1 cup vegetable oil
2 small onions, coarsely chopped
3 scallions, coarsely chopped
2 green scotch bonnet peppers
1 tablespoon grated ginger
2 tablespoons coarsely chopped garlic
1 tablespoon fresh thyme leaves
2 tablespoons red wine vinegar
1 tablespoon brown sugar
1/4 teaspoon ground cinnamon
1/4 teaspoon freshly ground nutmeg
1/4 teaspoon ground cloves
1 1/2 teaspoons ground allspice
1/2 teaspoon salt
1/4 teaspoon freshly ground pepper
2 teaspoons lime juice
2 tablespoons Meyer's rum
1 tablespoon tamarind concentrate
2 whole chickens, each 3 to 4 pounds
4 tablespoons olive oil


Add marinade ingredients to food processor and puree until almost smooth.

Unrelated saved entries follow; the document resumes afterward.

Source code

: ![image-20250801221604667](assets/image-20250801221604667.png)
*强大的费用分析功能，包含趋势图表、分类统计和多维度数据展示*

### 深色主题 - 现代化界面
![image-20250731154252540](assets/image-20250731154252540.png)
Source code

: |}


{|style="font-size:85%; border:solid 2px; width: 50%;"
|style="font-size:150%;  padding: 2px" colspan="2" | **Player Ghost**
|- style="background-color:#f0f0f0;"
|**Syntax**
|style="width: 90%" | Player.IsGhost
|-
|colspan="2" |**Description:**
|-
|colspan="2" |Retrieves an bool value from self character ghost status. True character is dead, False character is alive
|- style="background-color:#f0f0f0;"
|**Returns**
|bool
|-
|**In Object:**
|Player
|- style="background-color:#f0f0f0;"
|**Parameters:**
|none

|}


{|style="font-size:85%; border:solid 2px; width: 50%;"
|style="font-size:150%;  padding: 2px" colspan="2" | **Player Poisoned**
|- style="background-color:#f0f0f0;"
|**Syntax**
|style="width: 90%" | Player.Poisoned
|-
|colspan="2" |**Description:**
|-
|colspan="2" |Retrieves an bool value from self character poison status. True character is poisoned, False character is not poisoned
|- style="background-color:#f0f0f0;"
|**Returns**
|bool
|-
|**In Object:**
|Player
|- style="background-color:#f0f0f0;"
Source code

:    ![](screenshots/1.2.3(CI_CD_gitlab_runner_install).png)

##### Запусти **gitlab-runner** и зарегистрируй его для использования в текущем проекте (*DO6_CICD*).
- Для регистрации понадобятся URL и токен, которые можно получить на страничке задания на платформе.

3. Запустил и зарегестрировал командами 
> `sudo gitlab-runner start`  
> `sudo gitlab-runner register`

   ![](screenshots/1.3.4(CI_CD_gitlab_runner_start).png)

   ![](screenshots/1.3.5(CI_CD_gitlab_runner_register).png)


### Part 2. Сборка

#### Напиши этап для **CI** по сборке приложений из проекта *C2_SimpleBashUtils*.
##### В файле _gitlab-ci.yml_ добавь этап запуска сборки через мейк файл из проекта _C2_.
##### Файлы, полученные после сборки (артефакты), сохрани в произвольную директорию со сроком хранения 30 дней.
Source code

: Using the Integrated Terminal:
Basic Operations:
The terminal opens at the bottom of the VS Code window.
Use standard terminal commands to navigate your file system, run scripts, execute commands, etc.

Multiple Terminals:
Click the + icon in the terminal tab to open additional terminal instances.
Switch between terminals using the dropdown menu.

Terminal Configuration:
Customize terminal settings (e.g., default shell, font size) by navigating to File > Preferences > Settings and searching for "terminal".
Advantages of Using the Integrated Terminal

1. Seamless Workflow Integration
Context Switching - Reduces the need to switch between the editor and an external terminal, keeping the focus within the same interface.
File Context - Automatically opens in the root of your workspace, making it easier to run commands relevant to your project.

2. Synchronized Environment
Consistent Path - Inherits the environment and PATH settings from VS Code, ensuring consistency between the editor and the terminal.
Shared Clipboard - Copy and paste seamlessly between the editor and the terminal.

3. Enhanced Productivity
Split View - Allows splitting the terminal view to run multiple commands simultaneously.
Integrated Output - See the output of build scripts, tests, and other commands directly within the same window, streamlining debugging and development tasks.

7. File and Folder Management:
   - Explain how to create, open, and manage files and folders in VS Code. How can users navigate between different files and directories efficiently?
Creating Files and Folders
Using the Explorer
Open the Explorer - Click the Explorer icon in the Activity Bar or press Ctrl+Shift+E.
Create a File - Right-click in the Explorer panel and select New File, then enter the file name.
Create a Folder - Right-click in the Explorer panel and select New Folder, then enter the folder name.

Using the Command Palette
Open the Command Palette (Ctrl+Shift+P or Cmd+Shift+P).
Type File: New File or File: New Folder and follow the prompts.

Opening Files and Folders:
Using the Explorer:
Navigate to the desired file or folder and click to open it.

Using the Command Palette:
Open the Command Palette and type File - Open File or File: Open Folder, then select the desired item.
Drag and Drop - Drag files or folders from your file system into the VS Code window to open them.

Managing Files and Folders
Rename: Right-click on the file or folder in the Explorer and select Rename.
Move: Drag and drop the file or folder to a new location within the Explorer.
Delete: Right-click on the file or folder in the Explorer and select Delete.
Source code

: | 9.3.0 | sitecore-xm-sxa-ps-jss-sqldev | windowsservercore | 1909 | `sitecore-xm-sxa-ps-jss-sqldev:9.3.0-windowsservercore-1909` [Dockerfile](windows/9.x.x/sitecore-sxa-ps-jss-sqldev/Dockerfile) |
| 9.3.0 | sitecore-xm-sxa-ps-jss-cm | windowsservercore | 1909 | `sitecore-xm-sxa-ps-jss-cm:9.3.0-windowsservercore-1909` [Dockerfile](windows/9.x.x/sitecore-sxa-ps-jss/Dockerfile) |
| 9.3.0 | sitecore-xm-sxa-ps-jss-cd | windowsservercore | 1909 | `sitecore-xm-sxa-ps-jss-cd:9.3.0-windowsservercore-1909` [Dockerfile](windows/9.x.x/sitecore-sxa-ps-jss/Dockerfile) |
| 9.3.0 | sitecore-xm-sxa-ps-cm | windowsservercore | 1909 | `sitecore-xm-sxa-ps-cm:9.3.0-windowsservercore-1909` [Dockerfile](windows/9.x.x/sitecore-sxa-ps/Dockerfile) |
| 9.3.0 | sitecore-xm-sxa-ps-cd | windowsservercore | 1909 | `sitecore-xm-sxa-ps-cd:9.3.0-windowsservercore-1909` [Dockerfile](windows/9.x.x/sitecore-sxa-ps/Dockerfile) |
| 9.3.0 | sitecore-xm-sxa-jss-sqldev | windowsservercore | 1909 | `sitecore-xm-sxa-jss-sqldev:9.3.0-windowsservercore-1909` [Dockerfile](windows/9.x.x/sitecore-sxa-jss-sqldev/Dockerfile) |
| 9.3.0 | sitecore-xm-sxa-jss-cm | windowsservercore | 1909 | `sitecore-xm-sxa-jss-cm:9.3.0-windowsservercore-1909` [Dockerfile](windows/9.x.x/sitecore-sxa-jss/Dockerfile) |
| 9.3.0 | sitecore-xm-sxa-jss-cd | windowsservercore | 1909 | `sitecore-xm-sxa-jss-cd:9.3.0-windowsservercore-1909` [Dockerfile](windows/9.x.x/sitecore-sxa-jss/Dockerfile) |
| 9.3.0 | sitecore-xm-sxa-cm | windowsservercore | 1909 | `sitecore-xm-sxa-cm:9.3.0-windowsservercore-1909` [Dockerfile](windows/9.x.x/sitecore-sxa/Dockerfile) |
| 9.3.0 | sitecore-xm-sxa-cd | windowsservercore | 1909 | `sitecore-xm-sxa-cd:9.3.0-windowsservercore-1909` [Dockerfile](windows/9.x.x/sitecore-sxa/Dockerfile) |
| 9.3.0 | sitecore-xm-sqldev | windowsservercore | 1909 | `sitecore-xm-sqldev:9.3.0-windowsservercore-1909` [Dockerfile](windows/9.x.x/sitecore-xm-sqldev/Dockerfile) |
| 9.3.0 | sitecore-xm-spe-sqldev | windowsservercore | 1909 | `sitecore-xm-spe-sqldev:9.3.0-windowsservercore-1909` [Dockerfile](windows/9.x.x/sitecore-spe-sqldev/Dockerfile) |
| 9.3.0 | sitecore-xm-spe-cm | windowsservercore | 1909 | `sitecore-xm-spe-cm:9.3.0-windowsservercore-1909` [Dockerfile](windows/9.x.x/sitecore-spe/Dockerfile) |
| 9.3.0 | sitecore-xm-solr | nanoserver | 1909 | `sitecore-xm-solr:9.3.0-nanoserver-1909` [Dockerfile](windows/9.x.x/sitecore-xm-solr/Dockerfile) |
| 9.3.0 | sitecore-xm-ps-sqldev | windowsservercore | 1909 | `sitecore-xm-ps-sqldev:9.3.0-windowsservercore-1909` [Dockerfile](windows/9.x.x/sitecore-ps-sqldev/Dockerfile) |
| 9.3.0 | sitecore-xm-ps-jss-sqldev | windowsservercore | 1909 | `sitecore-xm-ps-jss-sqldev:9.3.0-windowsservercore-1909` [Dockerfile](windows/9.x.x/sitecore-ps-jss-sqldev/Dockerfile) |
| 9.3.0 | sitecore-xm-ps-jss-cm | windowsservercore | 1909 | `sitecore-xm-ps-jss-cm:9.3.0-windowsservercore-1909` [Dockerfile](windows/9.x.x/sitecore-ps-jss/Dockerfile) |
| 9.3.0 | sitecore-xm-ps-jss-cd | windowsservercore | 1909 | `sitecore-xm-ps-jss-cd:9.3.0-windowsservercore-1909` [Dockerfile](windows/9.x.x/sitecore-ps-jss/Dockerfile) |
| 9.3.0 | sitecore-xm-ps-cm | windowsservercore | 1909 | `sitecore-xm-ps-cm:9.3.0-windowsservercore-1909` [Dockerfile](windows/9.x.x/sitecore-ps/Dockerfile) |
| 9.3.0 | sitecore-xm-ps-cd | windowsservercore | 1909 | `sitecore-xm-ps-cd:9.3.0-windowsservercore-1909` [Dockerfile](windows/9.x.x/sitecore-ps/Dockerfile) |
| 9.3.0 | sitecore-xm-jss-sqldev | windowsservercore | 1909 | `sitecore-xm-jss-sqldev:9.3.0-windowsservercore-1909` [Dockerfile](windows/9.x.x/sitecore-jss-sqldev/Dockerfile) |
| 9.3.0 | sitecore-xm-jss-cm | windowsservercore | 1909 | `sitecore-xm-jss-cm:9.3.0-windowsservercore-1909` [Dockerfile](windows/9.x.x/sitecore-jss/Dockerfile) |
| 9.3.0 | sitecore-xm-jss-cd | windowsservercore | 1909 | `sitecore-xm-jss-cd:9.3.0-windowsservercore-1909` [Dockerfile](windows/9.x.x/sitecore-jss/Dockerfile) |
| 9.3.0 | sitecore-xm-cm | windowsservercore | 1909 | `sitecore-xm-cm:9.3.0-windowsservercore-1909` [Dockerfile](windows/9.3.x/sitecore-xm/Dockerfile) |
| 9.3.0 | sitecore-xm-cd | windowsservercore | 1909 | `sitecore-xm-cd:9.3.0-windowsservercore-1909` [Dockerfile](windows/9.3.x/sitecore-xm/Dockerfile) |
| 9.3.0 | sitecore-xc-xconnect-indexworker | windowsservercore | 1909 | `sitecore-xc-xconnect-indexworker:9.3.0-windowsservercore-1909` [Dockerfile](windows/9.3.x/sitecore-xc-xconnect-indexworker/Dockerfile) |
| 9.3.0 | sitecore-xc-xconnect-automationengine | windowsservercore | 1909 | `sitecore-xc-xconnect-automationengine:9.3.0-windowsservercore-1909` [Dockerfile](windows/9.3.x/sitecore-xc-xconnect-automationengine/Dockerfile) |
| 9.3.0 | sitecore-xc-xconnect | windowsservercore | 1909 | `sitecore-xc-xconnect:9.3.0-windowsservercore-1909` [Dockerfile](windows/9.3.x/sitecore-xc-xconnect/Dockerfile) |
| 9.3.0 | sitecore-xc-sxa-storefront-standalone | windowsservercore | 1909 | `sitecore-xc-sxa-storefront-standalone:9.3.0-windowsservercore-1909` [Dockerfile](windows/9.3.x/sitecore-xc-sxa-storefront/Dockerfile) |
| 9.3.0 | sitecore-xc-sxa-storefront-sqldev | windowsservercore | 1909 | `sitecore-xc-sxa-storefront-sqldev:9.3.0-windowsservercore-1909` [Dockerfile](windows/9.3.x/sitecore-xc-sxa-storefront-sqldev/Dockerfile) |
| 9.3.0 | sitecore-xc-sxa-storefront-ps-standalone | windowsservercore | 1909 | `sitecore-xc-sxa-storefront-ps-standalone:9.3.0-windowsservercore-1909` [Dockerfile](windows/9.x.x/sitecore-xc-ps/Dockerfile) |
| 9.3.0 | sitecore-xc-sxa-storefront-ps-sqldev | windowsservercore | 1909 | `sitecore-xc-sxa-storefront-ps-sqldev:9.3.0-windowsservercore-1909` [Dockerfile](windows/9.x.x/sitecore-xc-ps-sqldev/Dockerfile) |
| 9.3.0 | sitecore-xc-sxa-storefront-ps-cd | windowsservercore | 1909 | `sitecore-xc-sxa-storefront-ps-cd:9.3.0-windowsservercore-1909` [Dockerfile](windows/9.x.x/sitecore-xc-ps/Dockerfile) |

Pierce the chicken with a fork to make many tiny holes. Rub marinade into chicken and refrigerate 24 to 48 hours, depending on desired intensity.

When ready to cook, prepare a slow and smoky charcoal fire. Remove chicken from marinade. Transfer the marinade to a small saucepan. Brush chicken with oil and grill over low heat until done, about 30 minutes.